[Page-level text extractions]

::::

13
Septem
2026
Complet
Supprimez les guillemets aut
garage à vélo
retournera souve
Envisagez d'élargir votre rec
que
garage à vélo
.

::::

▶ **WHAT THE TASK ASKS**
Reproduce all of the data above, exactly and without omission.

▶ **ANSWER SECTION**
13
Septem
2026
Complet
Supprimez les guillemets aut
garage à vélo
retournera souve
Envisagez d'élargir votre rec
que
garage à vélo
.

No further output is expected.